For me, there are two keys to making great gazpacho. The first is the freshest vegetable you can get. The second is to use the best sherry vinegar you can get your hands on.
Fresh vegetable are easy to find in the peak of harvest season. Back yard gardens and local farm stands will all be teeming with the key ingredients. Find tomatoes, cucumbers and peppers from late July to early September. This is the perfect time for Gazpacho. Go find large, juicy tomatoes, big sweet peppers and fresh cucumbers. Just be sure that the cucumber isn’t bitter or it will throw the whole soup off.
Use a good sherry vinegar
The sweet acidic kick that a good sherry vinegar brings to gazpacho will brighten up the flavor, and take it from merely good to great. I have tried several sherry vinegars, but the one I use is made by “O Olive Oils”. The “O” sherry vinegar originates in California, but I find it offers the best balance of cost and quality.
I always have a bottle on hand in my cupboard because I use it in a variety of places as a finishing touch, and it works well in the recipe below. I can find it at my local Whole Foods, and it is available of course on Amazon.
Some of the thickening power in the gazpacho comes from a piece of bread that is included. I try to use a nice, crusty artisanal bread, but that isn’t always necessary. Other choices are a piece of a good French or Italian loaf, but today, I used a hot dog roll left over from another meal. The key is that it isn’t completely stale, but it doesn’t have to be super fresh.
Of course there are traditional methods for preparing the vegetables. Long before the advent of the food processor, people enjoyed Gazpacho. we have access to the food processor, so I toss all my ingredients in the food processor, and let it do the hard work. You want to process the gazpacho until there are no recognizable chunks of any veggies left, but there is still a thick, creamy consistency. You do not want to get too watery.
Once your gazpacho is done in the food processor, transfer to a mason jar or large bowl and put it in the refrigerator for at least an hour to chill. It will keep for up to a week — but I bet after you try it, that it will not last that long.
The refreshing goodness of a good gazpacho really is a late summer treat and should not be missed! The Farmers’s Market in our new town was the perfect starting place for our first gazpacho in the new home!

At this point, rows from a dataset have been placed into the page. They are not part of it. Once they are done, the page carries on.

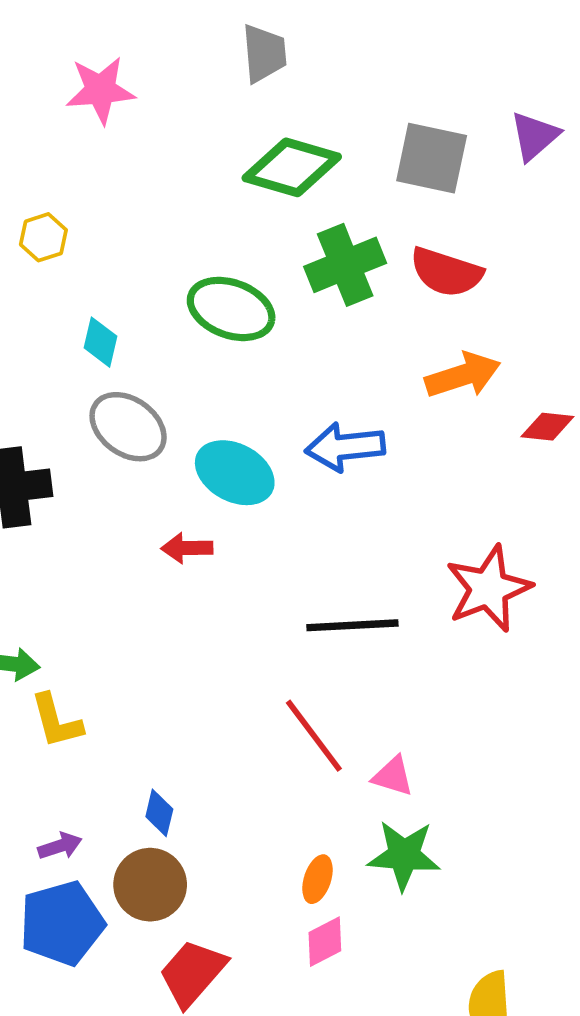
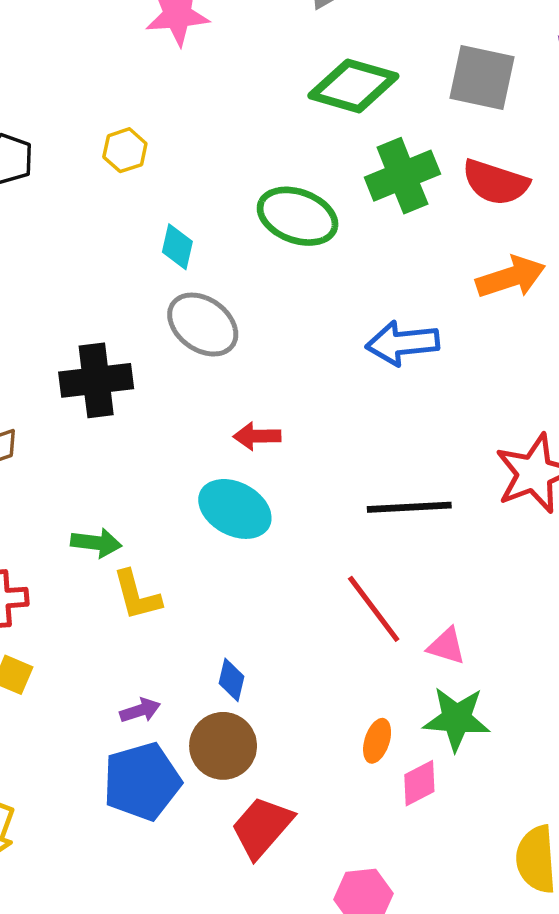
cyan ellipse: (235, 473) -> (235, 509), moved
pink diamond: (325, 942) -> (419, 783), moved

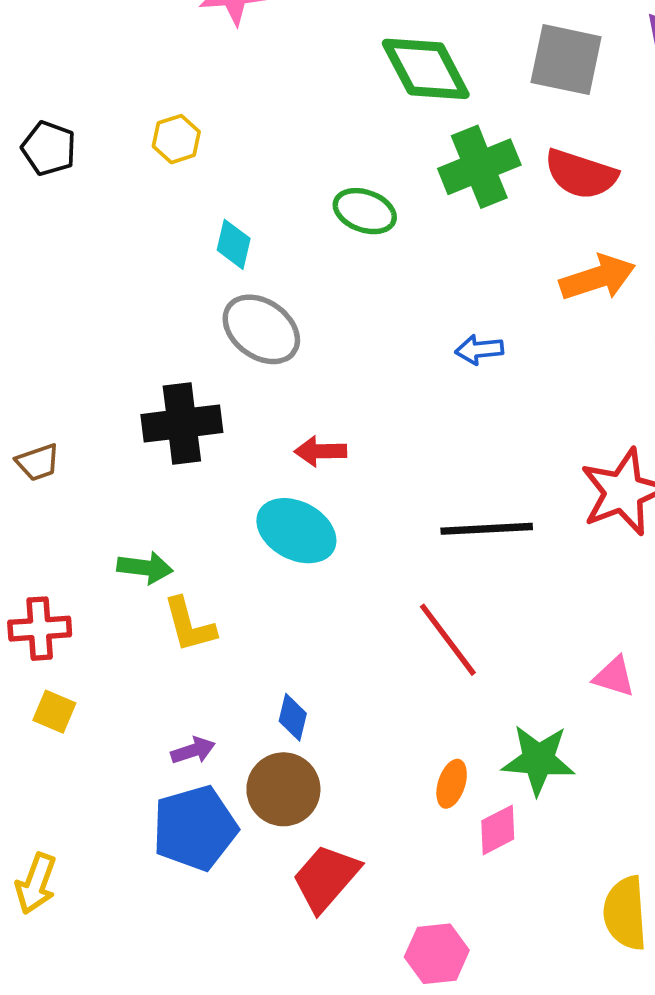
green diamond: (353, 86) -> (426, 69), turned 46
green ellipse: (298, 216) -> (365, 211), size x0.7
blue arrow: (402, 343) -> (479, 350), size x0.6
black cross: (96, 380) -> (182, 424), moved
pink triangle: (446, 646) -> (614, 677), moved

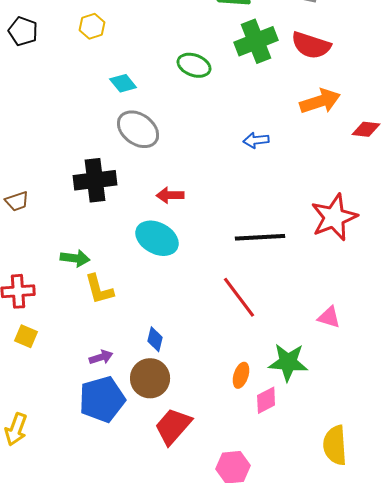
cyan diamond: (234, 244) -> (123, 83), turned -52

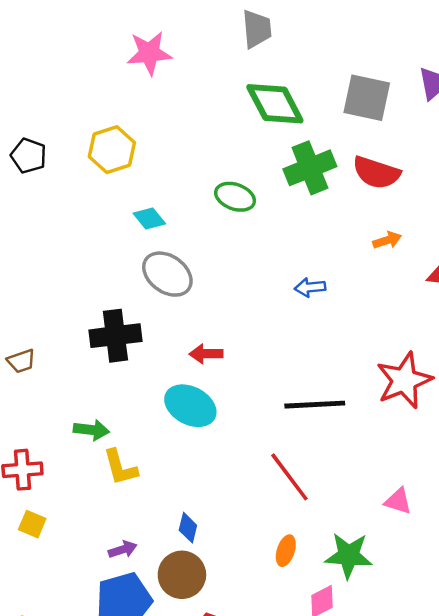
yellow hexagon: (92, 26) -> (112, 150), size x1.5
orange arrow: (320, 101) -> (387, 240), size x0.6
orange ellipse: (241, 375) -> (286, 551), moved

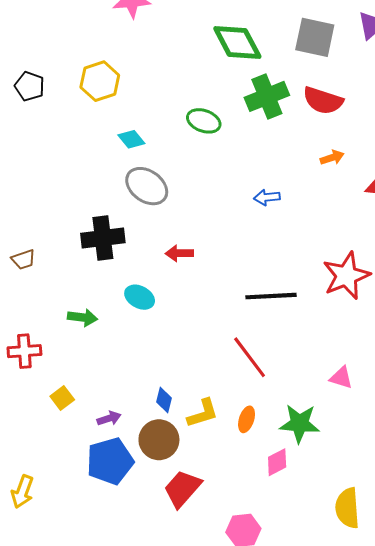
cyan ellipse: (190, 406) -> (140, 297), moved, size x0.7
yellow L-shape: (120, 467) -> (203, 413), moved, turned -92
yellow square: (32, 524) -> (62, 398), moved, turned 30

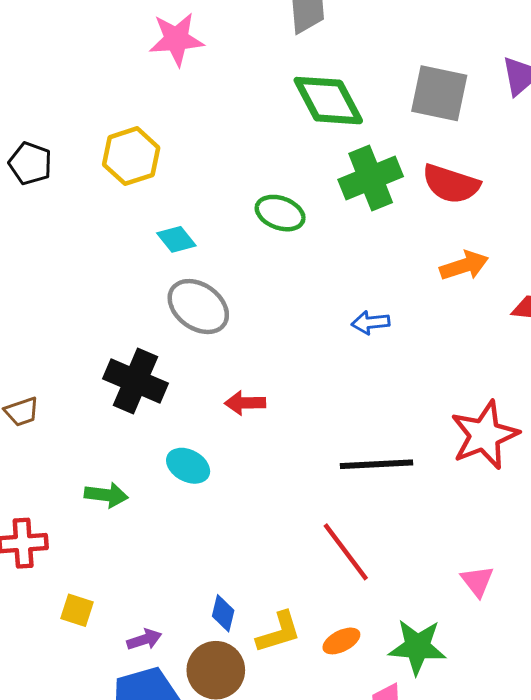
orange arrow: (332, 158) -> (464, 266), size x1.4
black cross: (103, 238) -> (135, 381), turned 30
pink triangle: (341, 378) -> (477, 581), turned 35
yellow square: (62, 398) -> (77, 610), turned -35
orange ellipse: (247, 419) -> (341, 641), turned 45

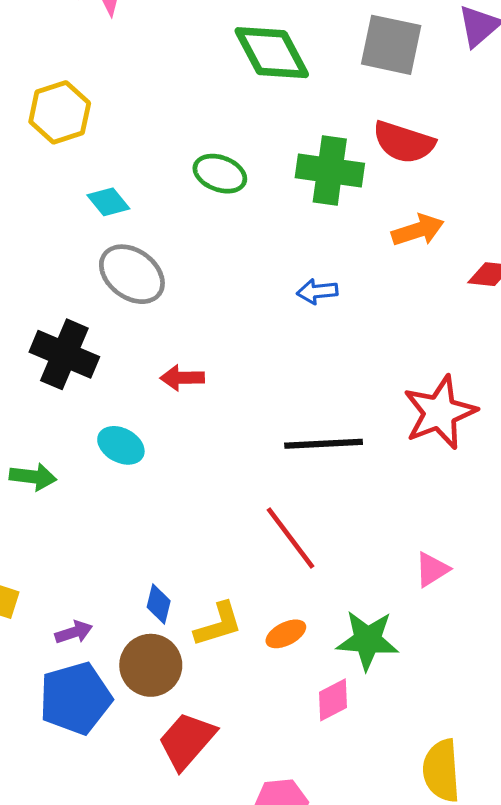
green cross: (371, 178) -> (330, 170), moved, turned 30
pink triangle: (477, 581) -> (432, 569), turned 36

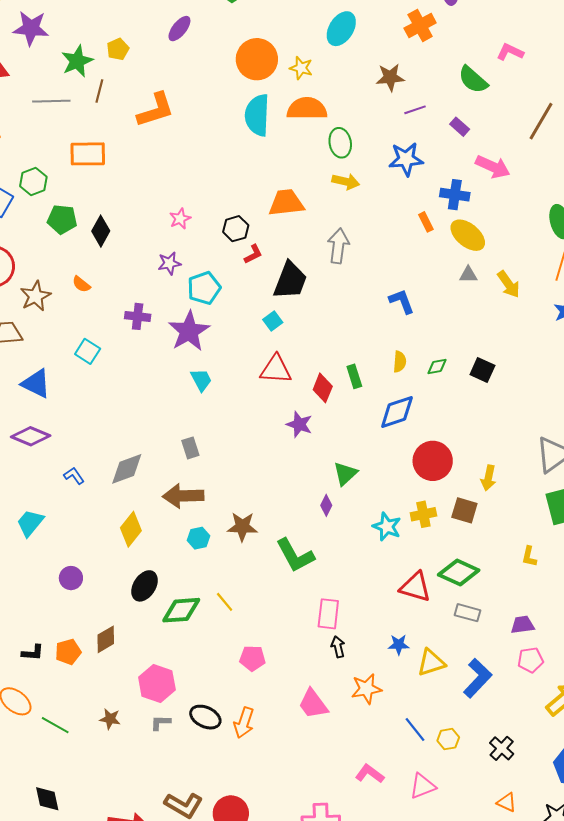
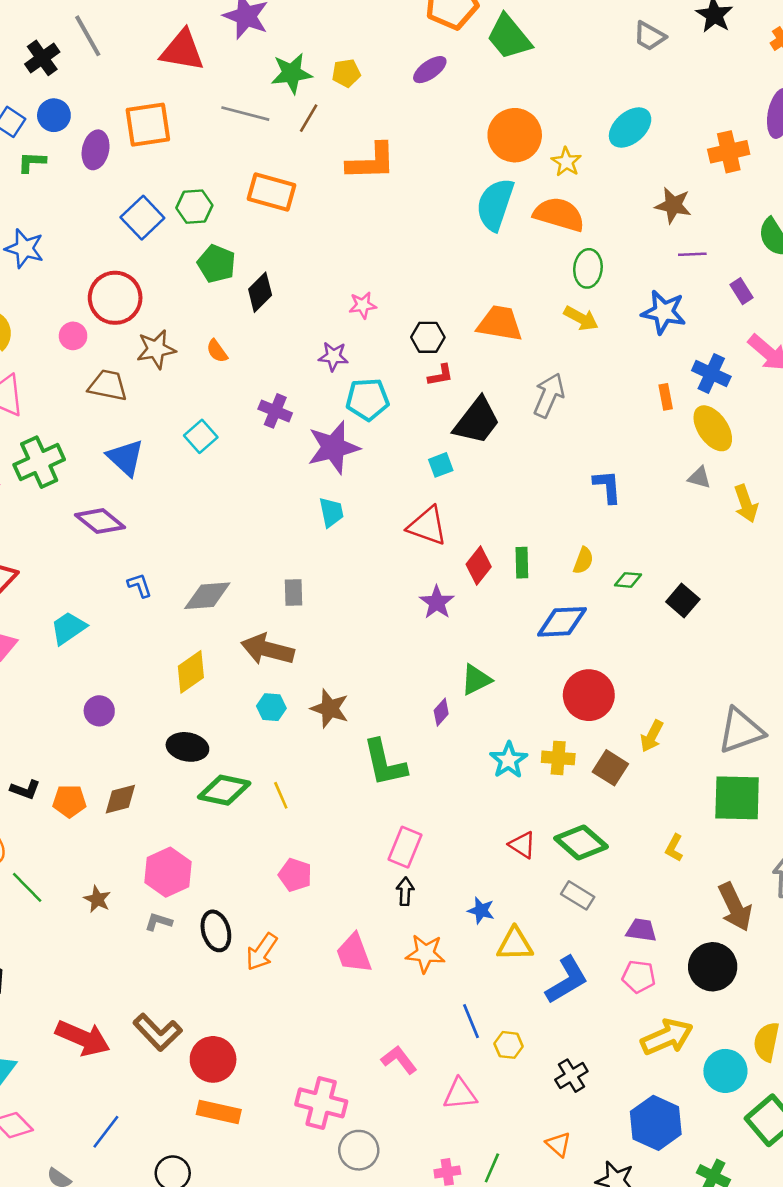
black ellipse: (145, 586) -> (187, 747), turned 52
red triangle: (415, 587) -> (522, 845), size x0.7
black ellipse: (205, 717) -> (216, 931), turned 32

- 1 piece bread about 4 – 6 inches long
- 2 lbs fresh ripe tomatoes, cored and cut into 6 – 8 pieces each
- 2 cloves garlic peeled and cut into several large chunks
- 1 large red bell pepper seeded and cut into 6 – 8 pieces
- 1 cucumber about 6 – 8 inches long, completely peeled and cut into 6 – 8 pieces
- ½ large onion cut into 6 – 8 wedges
- ¼ tsp ground cumin
- ¼ tsp sweet smoked paprika optional
- kosher salt to taste
- approx 1 cup of extra virgin olive oil
- 2 – 3 tbsp sherry vinegar to taste
- In a small bowl of water, soak the bread until it is completely wet. Remove the bread from the water, and squeeze out all the water you can.
- Add the bread, tomatoes, garlic, pepper, cucumber, onion, cumin and paprika to the work bowl of a food processor or blender.
- Run the food processor or blender on the highest speed to chop and combine all the ingredients.
- Process until there are no visible chunks of any vegetable
- With the processor/blender running, slowly stream in the olive oil until you get the desired consistency
- Add about half of the sherry vinegar, salt and pepper to taste and run the processor/blender briefly to combine.
- Taste the gazpacho, and add more sherry vinegar, salt and pepper to achieve the taste you like
- Place gazpacho in a mason jar or bowl and put in the refrigerator to chill for at least 1 hour.